Posto isto, a CNB lançou no dia 10 de Outubro um programa triplo, repetitivo e morno, com peças já “gastas” noutras companhias (Adagio Hammerklavier, Short Cut e In the Future) da autoria do supra citado octogenário coreógrafo holandês. O conhecido artista, desde logo identificado com o Het National Ballet, o Nederlands Dans Theater e, mesmo, com o Scapino Ballet foi “novidade” em Portugal há mais de 40 anos, no extinto Ballet Gulbenkian. Entre as suas peças de maior sucesso contam-se as românticas Canções sem palavras, em 78 (para a belíssima música de Mendelssohn, muito adequada para companhias de linha académico-clássica), Crepúsculo (Twilight), em 79 e Cinco Tangos, em 82, em que brilharam bailarinos de superlativa qualidade como Isabel Queiroz, Graça Barroso e Ger Thomas, entre outros.
Adagio Hammerklavier, na sua depurada simplicidade, alvura e calculada geometria abriu o programa sem surpresa (a obra já estava no reportório da CNB) e, mesmo, com uma certa allure. Filipa Castro, Tatiana Grenkova e Miyu Matsui, acompanhadas respectivamente por João Costa, Lourenço Ferreira e Carlos Pinillos, dançaram em pontas com desenvoltura e rigor, sobre a Sonata para piano de Beethoven nº 29, opus 106. São casais que se alternam em cena ou dançam em conjunto exibindo uma técnica clássica sólida temperada com um certo lirismo, debaixo de um enorme rectângulo de pano que está continuamente a mexer-se pela acção do vento. O que não se percebe é uma companhia nacional gastar dinheiro em marketing e outras coisas mais ou menos descartáveis e depois não ter verbas para contratar um pianista para acompanhar ao vivo os bailarinos! Uma companhia minimamente cosmopolita e com a necessária classe de uma grande capital, certamente, não oferece Beethoven enlatado.

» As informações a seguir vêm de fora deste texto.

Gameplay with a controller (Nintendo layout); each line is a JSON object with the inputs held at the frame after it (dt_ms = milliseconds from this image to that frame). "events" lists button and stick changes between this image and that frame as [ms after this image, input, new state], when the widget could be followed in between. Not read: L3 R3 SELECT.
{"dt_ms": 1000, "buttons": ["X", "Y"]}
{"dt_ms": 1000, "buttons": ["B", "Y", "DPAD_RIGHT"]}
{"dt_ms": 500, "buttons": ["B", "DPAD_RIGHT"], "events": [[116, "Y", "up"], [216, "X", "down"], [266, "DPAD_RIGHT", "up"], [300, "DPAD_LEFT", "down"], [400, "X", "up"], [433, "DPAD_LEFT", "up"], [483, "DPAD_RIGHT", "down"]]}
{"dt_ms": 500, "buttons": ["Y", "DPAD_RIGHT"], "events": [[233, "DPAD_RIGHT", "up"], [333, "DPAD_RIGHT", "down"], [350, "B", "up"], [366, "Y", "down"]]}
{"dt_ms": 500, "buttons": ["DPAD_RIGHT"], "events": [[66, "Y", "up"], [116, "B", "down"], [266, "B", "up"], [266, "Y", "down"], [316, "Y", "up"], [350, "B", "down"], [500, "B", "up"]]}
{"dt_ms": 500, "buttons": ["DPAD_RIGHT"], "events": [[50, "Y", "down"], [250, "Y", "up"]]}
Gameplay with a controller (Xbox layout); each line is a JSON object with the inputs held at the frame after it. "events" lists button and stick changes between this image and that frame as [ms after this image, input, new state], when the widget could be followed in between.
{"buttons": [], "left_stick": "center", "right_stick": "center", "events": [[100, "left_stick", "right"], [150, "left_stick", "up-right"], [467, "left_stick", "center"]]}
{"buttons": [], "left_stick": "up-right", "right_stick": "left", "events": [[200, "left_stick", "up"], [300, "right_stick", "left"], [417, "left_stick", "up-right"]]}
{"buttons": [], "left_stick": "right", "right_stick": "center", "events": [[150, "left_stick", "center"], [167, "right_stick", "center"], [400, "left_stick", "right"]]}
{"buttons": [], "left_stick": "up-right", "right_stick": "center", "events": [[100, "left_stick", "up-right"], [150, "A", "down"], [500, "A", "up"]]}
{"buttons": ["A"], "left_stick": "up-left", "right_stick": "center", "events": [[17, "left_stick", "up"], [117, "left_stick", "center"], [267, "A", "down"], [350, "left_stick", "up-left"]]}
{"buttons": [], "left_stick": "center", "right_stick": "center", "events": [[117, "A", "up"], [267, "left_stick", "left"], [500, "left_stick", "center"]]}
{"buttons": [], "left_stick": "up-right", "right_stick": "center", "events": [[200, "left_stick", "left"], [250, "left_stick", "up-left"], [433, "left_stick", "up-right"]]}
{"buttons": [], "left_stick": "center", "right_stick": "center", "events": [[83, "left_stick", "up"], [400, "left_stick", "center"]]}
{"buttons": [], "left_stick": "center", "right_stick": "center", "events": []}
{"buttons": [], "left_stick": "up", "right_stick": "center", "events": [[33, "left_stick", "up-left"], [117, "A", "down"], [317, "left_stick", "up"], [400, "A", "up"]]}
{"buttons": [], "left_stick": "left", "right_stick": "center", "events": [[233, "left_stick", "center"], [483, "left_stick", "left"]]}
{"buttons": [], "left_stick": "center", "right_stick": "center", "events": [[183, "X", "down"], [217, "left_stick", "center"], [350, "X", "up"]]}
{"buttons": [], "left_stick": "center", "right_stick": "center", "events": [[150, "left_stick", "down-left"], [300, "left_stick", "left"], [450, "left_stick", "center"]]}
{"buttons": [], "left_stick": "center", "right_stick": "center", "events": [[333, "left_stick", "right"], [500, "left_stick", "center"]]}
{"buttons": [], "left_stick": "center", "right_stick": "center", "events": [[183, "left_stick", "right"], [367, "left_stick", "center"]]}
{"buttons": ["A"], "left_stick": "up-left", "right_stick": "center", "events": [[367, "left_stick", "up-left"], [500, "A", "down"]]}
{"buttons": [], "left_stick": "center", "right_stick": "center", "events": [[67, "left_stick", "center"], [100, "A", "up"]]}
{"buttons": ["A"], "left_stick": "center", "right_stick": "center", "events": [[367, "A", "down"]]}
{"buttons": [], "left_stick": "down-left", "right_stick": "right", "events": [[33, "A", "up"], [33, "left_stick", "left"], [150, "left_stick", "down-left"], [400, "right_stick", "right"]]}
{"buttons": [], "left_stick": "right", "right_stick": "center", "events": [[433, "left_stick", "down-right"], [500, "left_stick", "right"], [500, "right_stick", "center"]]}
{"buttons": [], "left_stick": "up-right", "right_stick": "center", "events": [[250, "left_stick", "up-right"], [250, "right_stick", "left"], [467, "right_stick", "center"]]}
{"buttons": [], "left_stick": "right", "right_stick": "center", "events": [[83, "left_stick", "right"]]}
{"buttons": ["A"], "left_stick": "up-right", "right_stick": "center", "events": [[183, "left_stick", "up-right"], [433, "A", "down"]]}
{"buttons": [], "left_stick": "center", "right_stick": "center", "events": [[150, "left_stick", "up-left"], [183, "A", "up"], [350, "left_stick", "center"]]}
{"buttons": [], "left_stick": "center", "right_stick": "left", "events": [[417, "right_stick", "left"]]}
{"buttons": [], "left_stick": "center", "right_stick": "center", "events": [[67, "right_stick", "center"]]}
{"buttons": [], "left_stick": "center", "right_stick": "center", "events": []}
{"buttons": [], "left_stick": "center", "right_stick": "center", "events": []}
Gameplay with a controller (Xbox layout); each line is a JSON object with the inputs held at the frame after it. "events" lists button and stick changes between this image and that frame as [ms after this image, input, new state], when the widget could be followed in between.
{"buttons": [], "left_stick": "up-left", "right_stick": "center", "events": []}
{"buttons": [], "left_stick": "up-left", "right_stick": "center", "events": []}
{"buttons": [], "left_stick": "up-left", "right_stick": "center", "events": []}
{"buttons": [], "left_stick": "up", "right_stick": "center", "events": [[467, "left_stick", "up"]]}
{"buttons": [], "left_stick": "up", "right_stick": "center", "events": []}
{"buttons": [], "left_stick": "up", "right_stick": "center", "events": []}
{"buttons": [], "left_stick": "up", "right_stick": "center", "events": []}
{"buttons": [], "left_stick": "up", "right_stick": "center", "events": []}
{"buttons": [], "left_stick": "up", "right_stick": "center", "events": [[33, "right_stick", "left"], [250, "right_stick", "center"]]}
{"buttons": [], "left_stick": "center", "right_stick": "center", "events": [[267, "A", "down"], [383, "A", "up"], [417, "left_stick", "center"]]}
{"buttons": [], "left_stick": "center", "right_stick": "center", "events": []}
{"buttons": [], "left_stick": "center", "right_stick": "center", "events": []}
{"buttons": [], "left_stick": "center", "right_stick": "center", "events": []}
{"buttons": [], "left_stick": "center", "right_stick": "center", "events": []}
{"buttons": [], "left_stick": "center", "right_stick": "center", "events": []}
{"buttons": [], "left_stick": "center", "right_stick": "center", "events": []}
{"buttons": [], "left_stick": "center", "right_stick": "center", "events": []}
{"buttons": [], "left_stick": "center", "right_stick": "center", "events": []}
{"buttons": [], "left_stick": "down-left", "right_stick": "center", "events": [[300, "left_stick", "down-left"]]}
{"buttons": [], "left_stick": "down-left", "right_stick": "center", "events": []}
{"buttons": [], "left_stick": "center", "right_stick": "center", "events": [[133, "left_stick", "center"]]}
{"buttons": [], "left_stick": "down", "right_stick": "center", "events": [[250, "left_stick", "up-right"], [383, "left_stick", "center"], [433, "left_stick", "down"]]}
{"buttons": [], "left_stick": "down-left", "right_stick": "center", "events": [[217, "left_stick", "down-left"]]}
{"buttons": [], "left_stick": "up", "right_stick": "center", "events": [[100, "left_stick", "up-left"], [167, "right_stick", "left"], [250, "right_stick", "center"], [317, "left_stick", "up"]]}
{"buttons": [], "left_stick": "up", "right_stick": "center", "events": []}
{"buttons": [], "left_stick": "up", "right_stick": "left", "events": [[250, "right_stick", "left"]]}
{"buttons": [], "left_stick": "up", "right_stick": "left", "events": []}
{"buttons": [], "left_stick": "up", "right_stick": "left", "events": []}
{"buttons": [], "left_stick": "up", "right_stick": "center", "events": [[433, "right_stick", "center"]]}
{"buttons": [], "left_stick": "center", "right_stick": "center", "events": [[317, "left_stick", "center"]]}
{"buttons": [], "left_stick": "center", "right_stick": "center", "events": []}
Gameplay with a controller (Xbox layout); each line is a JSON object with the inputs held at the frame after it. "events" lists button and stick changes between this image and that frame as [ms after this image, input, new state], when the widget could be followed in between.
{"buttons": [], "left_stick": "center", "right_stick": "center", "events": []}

Três – que, diz o povo, ser a conta que Deus fez – também dominou o bailado seguinte, Short Cut, com um rapaz (Francisco Sebastião) a dançar com um trio de raparigas: Almudena Maldonado, Patrícia Main e Inês Ferrer, uma música de Jacob ter Veldhuis. E no que fechou o programa o coreógrafo fez rodar dois grupos de três pares. E, se em termos de forma estamos mais ou menos conversados, já no que toca ao conteúdo Van Manen engaja os espectadores na chamada “dança abstracta”. Houve, mesmo, quem tivesse a ideia de o comparar a Piet Mondrian. Haverá, certamente, coisas piores na longuíssima carreira de um prolífico criador!
Mas sim, os trabalhos do mestre holandês, que não apresentam qualquer enredo visível, optam pela dança pura, cristalina e bem-intencionada, abraçam a música e fazem os bailarinos voar. Quase sempre as mulheres nas mãos dos homens, de braços em V e pernas que fustigam o ar sem hesitações.
Short Cut, de 1999, exibe fatos a negro (no elemento masculino) e a branco, amarelo e vermelho, mas é uma peça coreograficamente anémica e sem qualquer surpresa. É mais do mesmo na obra do conhecido e celebrado artista que também é um exímio fotógrafo. Muda a música, mudam os figurinos (que são muito pouco elaborados, pois trata-se de simples malhas justas ao corpo) mas as mesmas quedas, as mesmas corridas e os mesmos jogos no relacionamento entre homens e mulheres em nada se alteram ao longo de uns 15 minutos…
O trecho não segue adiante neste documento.